The figures showed that the nation's industrial output -- a key indicator of economic activity -- declined only slightly in July, while housing starts and the personal income of Americans remained relatively robust.

The statistics marked welcome news for the Carter administration, which is hoping to avert a deep recession while still slowing the economy enough to dampen inflation from its current 13.2 percent pace.

Courtenay M. Slater, the Commerce Department's chief economist, said the reports tended to "give more confidence" that the recession will be a mild one. Carter has postponed any decision on a tax cut until the outlook clears.

The figures showed these developments:

Industrial production dipped a scant 0.1 percent in July, the same as in the previous month, with the bulk of the decline in auto and truck manufacturing, where output is being trimmed in the face of large inventories.

Housing starts fell to an annual rate of 1.799 million units, a drop of 7 percent from June's revised pace of 1.935 million units.

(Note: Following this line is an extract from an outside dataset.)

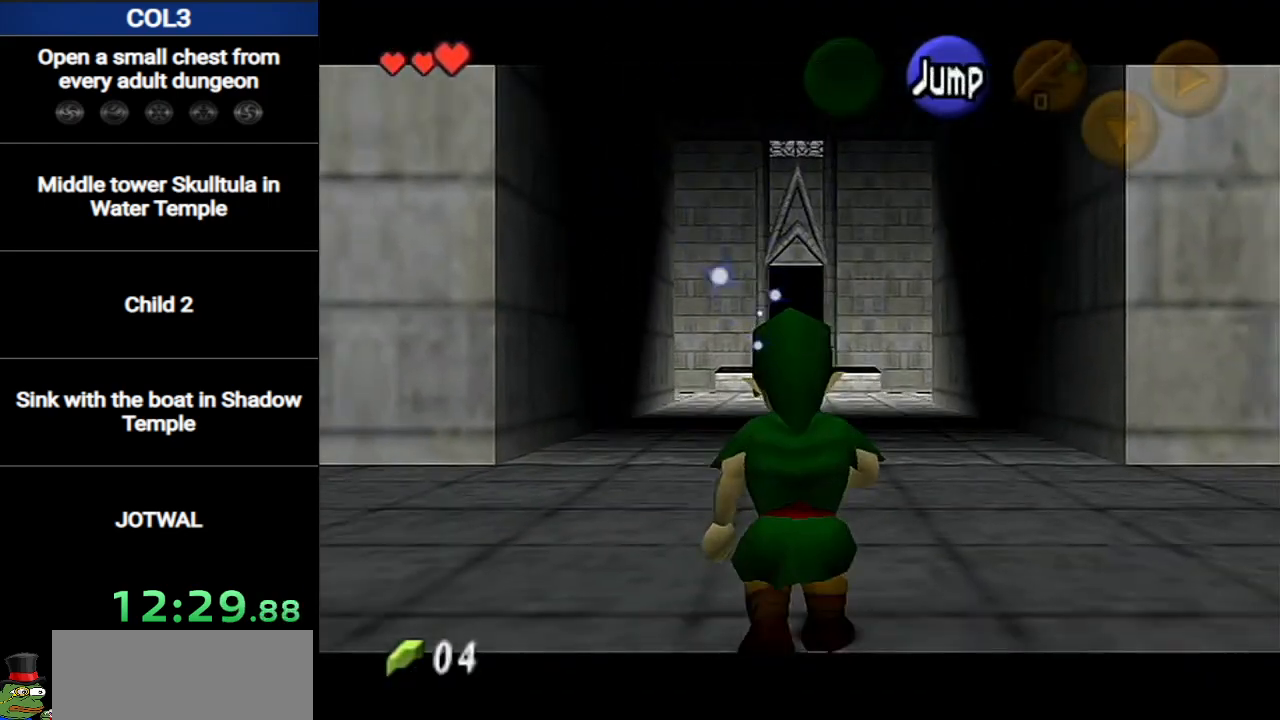
{"buttons": ["L1"], "left_stick": "down", "right_stick": "center", "events": []}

However, the June rate was considered unusually high, and the July figures held their own.

The personal income of Americans rose a strong 1.4 percent in July following an 0.7 percent jump in June. Almost half of that increase reflected cost-of-living adjustments in Social Security benefits, but the rest was still moderately strong.

The figures on industrial production showed little change from the picture in June. Production of consumer goods fell 1 percent, after an 0.9 percent drop in June. But output of business equipment rose 0.4 percent.

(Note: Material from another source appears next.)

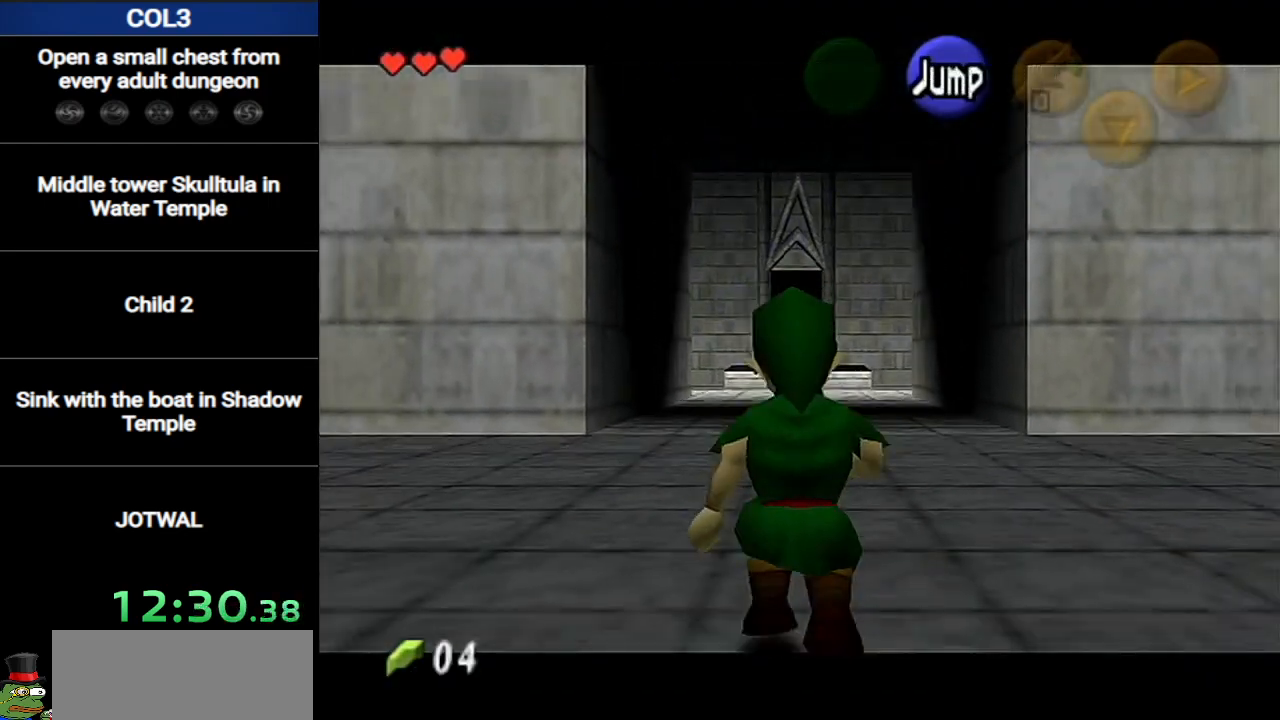
{"buttons": ["L1"], "left_stick": "down", "right_stick": "center", "events": []}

Output of consumer durable goods declined 2.6 percent in July as automakers cut assemblies by more than 3 percent to an annual rate of 8.8 million units. Output of utility vehicles plunged 20 percent during the month.

Nevertheless, the board said despite the cutbacks, auto production still remained well above sales rates in the industry, and automakers were expected to slash assemblies further to a 7.3 million rate in August.

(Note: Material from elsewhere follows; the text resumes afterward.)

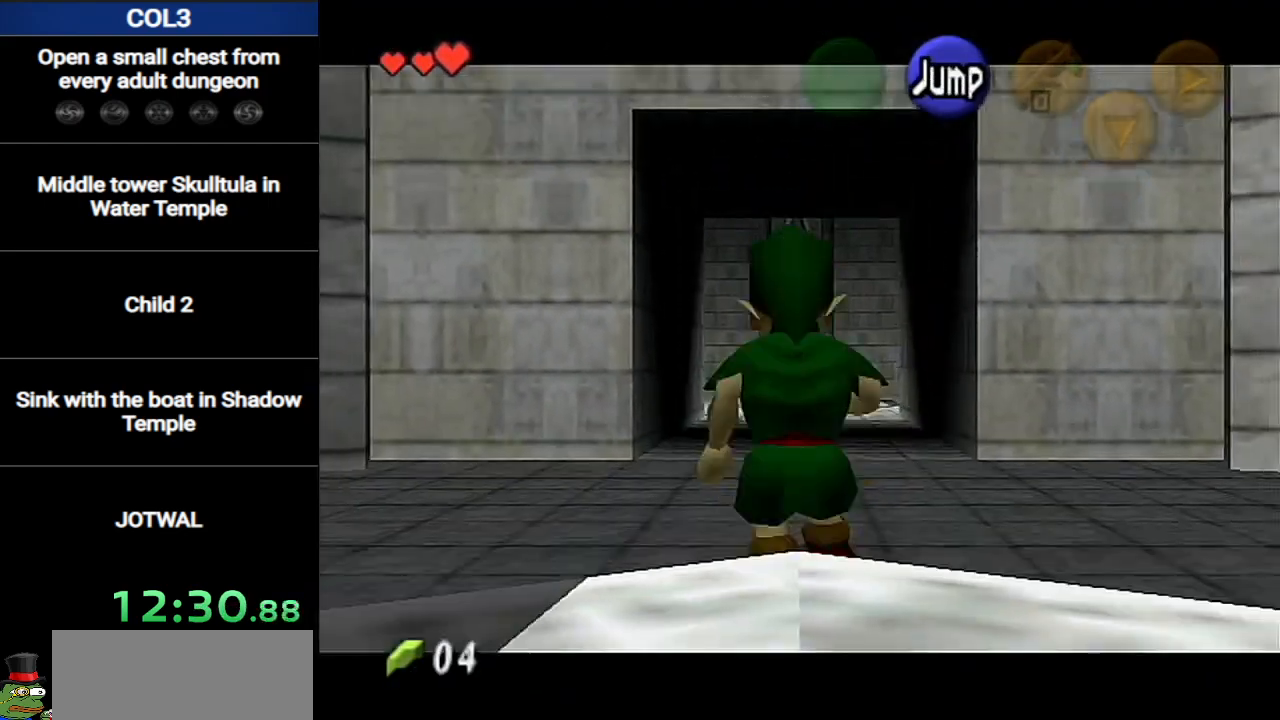
{"buttons": ["L1"], "left_stick": "down", "right_stick": "center", "events": []}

The industry has been hard hit in the wake of the June rise in foreign oil prices and the gas lines that appeared in many parts of the nation during mid-June and July. Moreover, it may face a strike in September.

The sharp dip in housing starts was expected by most analysts. Most economists had believed the June pace was artificially high. Inflows to savings and loan institutions, which provide funds for mortgage money, have been declining.

However, analysts said the effective 1.8 million-start annual rate posted in July was in line with expectations that the recession would prove to be mild. Single-family starts fell to a rate of 1.223 million, from 1.298 million in June.

At the same time, however, building permits dipped another 7 percent in July to an annual rate of 1.521 million -- a sign that housing starts will continue to decline in the months ahead. Permits were 14 percent below their pace a year ago.

The figures on personal income showed a rise of $27.2 billion in July to a new annual rate of $1.933 trillion. In June, personal income had risen $13.4 billion, to a $1.906 trillion rate.

Income from wages and salaries rose 0.7 percent in July to a new annual rate of $1.229 trillion, following an 0.1 percent decline in June. Factory payrolls rose by 0.5 percent to a $331.4 billion annual rate.

Income to farm owners fell 0.3 percent in July to an annual rate of $33.3 billion. Dividend income slid 0.2 percent to a $52.5 billion rate. Both performances were the same as in the previous month.

The rise in income from transfer payments, which bloated the overall figures, reflected a 9.9 percent cost-of-living increase in Social Security and Veterans' benefits. Income from transfer payments soared by 5.7 percent.

Although the figures appeared to show the recession has had relatively little impact so far, the statistics did not alter economists' predictions that the slide will continue. If anything, forecasters have become more bearish in recent weeks.